### The task
If a line in the data below contains the word "none", copy it out.

### Information
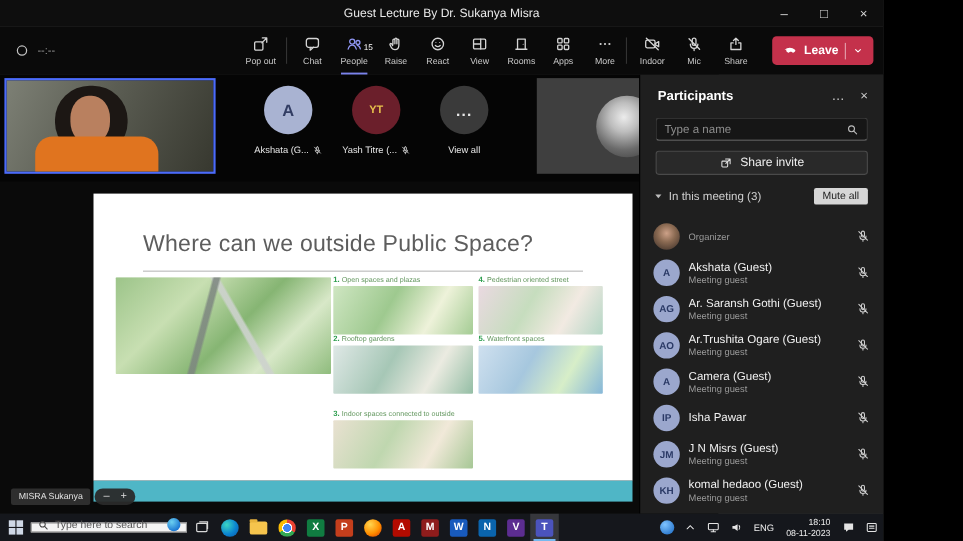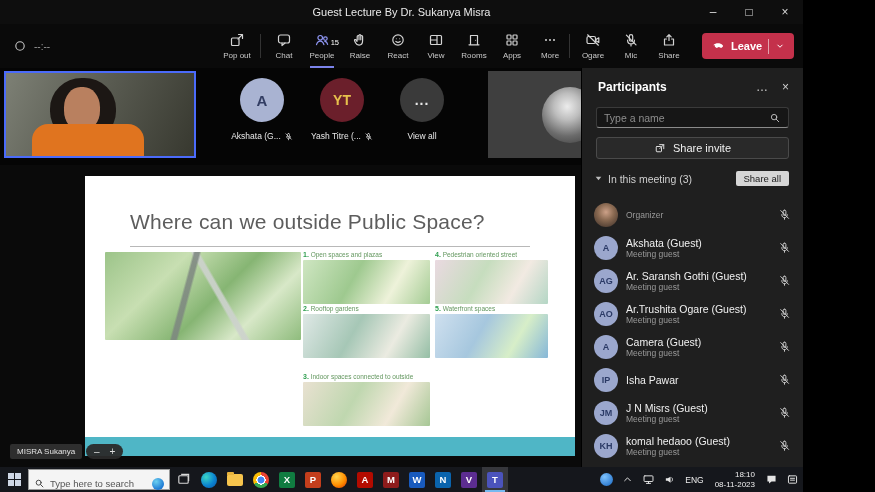--- a/index.html
+++ b/index.html
@@ -38,21 +38,21 @@
   .topstrip{position:absolute;top:0;left:0;right:0;height:97px;background:#050505}
   .selfview{position:absolute;left:4px;top:3px;width:192px;height:87px;border:2px solid #4b6bfb;overflow:hidden;background:linear-gradient(115deg,#7d8075 0%,#5b5d53 45%,#37382f 100%)}
   .sv-hair{position:absolute;left:44px;top:5px;width:66px;height:64px;background:#1c1714;border-radius:48%}
   .sv-face{position:absolute;left:58px;top:14px;width:36px;height:44px;background:#b9805f;border-radius:46%}
   .sv-body{position:absolute;left:26px;bottom:-4px;width:112px;height:36px;background:#e0741f;border-radius:16px 16px 0 0}
 
   .tiles{position:absolute;left:222px;top:10px;display:flex}
   .tile{width:80px;display:flex;flex-direction:column;align-items:center;cursor:pointer}
   .t-circle{width:44px;height:44px;border-radius:50%;display:flex;align-items:center;justify-content:center;font-weight:700;font-size:15px}
   .c-blue{background:#a9b3d2;color:#323d63}
-  .c-maroon{background:#6b1f2b;color:#e7c04c;font-size:14px}
+  .c-maroon{background:#6b1f2b;color:#e7c04c;font-size:10px}
   .c-dark{background:#3a3a3a;color:#e8e8e8;font-size:14px;letter-spacing:1px}
   .t-label{margin-top:9px;display:flex;align-items:center;gap:3px;color:#e9e9e9;font-size:8.5px;white-space:nowrap}
   .t-label svg{width:9px;height:9px;stroke:#d8d8d8;fill:none;stroke-width:1.4;stroke-linecap:round}
 
   .photo-box{position:absolute;left:488px;top:3px;right:1px;height:87px;background:#3f3f3f;display:flex;align-items:center;justify-content:center}
   .photo-av{width:56px;height:56px;border-radius:50%;background:radial-gradient(circle at 45% 35%,#ececec 0%,#bdbdbd 28%,#6b6b6b 62%,#333 100%)}
 
   .stage{position:absolute;top:97px;left:0;right:0;bottom:0;background:#0a0a0a}
   .slide{position:absolute;left:85px;top:11px;width:490px;height:261px;background:#fff;overflow:hidden}
   .slide-teal{position:absolute;left:85px;top:272px;width:490px;height:19px;background:#4fb6c6}
@@ -100,21 +100,21 @@
   .m-txt{flex:1;min-width:0}
   .m-name{color:#f0f0f0;font-size:10.5px;white-space:nowrap;overflow:hidden;text-overflow:ellipsis}
   .m-role{color:#9a9a9a;font-size:8.5px;white-space:nowrap;overflow:hidden;text-overflow:ellipsis}
   .m-mic{width:13px;height:13px;flex:0 0 auto;stroke:#cfcfcf;fill:none;stroke-width:1.2;stroke-linecap:round}
 
   
   .taskbar{position:absolute;left:0;right:0;bottom:0;height:25px;background:#15171c;display:flex;align-items:stretch}
   .tk-start{width:28px;display:flex;align-items:center;justify-content:center;cursor:pointer}
   .win-logo{display:grid;grid-template-columns:6px 6px;grid-template-rows:6px 6px;gap:1px}
   .win-logo span{background:#cfd8e6}
-  .tk-search{width:142px;margin:2px 0;background:#f4f4f4;border:1px solid #9a9a9a;display:flex;align-items:flex-start;gap:5px;padding:8px 5px;cursor:text}
+  .tk-search{width:142px;margin:8px 0;background:#f4f4f4;border:1px solid #9a9a9a;display:flex;align-items:flex-end;gap:5px;padding:0 5px;cursor:text}
   .tk-search svg{width:11px;height:11px;stroke:#444;fill:none;stroke-width:1.4;stroke-linecap:round;flex:0 0 auto}
   .tk-search input{flex:1;min-width:0;border:none;outline:none;background:transparent;font-size:9.5px;color:#333;font-family:"Liberation Sans",sans-serif}
   .tk-search input::placeholder{color:#555}
   .bing-dot{width:12px;height:12px;border-radius:50%;background:radial-gradient(circle at 35% 30%,#6cd0f0,#1e7ad4 70%);flex:0 0 auto}
   .tk-btn{width:26px;display:flex;align-items:center;justify-content:center;cursor:pointer;position:relative}
   .tk-btn svg{width:15px;height:15px;stroke:#d8d8d8;fill:none;stroke-width:1.2}
   .appicon{width:16px;height:16px;border-radius:2px;display:flex;align-items:center;justify-content:center;color:#fff;font-size:9.5px;font-weight:700}
   .round{border-radius:50%}
   .ic-edge{background:radial-gradient(circle at 32% 32%,#3bd6c5,#0b84d0 55%,#0b57a8)}
   .ic-chrome{background:radial-gradient(circle at 50% 50%,#4285f4 0 30%,#fff 32% 40%,transparent 42%),conic-gradient(#ea4335 0 120deg,#34a853 120deg 240deg,#fbbc05 240deg 360deg)}
@@ -231,21 +231,21 @@
       <span class="lbl">More</span>
     </div>
 
     <div class="tb-sep push"></div>
     <div class="tb-btn">
       <svg viewBox="0 0 16 16">
           <rect x="2" y="4.5" width="8.5" height="7" rx="1.5"></rect>
           <path d="M10.5 7.8l3.3-2v4.6l-3.3-2"></path>
           <path d="M2.6 2.8l10.8 10.4"></path>
         </svg>
-      <span class="lbl">Ogare</span>
+      <span class="lbl">Indoor</span>
     </div>
     <div class="tb-btn">
       <svg viewBox="0 0 16 16">
           <rect x="6.3" y="2.6" width="3.4" height="6.6" rx="1.7"></rect>
           <path d="M4.6 8.2c0 2.3 1.5 3.7 3.4 3.7s3.4-1.4 3.4-3.7M8 11.9v2"></path>
           <path d="M3.4 3.2l9.6 9.6"></path>
         </svg>
       <span class="lbl">Mic</span>
     </div>
     <div class="tb-btn">
@@ -358,21 +358,21 @@
           <rect x="3" y="6" width="7" height="7" rx="1"></rect>
           <path d="M7.5 3.5H13V9M12.8 3.7L7.8 8.7"></path>
         </svg>
       <span>Share invite</span>
     </div>
     <div class="p-section">
       <svg viewBox="0 0 16 16">
           <polygon points="3,5 13,5 8,11"></polygon>
         </svg>
       <span class="p-sectxt">In this meeting (3)</span>
-      <span class="muteall">Share all</span>
+      <span class="muteall">Mute all</span>
     </div>
 
     <div class="m-list">
       <div class="m-row">
         <div class="m-av av-photo"></div>
         <div class="m-txt">
             <div class="m-role">Organizer</div>
           </div>
         <svg class="m-mic" viewBox="0 0 16 16">
             <rect x="6.3" y="2.6" width="3.4" height="6.6" rx="1.7"></rect>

### Response
   .t-label svg{width:9px;height:9px;stroke:#d8d8d8;fill:none;stroke-width:1.4;stroke-linecap:round}
   .m-mic{width:13px;height:13px;flex:0 0 auto;stroke:#cfcfcf;fill:none;stroke-width:1.2;stroke-linecap:round}
   .tk-search svg{width:11px;height:11px;stroke:#444;fill:none;stroke-width:1.4;stroke-linecap:round;flex:0 0 auto}
   .tk-search input{flex:1;min-width:0;border:none;outline:none;background:transparent;font-size:9.5px;color:#333;font-family:"Liberation Sans",sans-serif}
   .tk-btn svg{width:15px;height:15px;stroke:#d8d8d8;fill:none;stroke-width:1.2}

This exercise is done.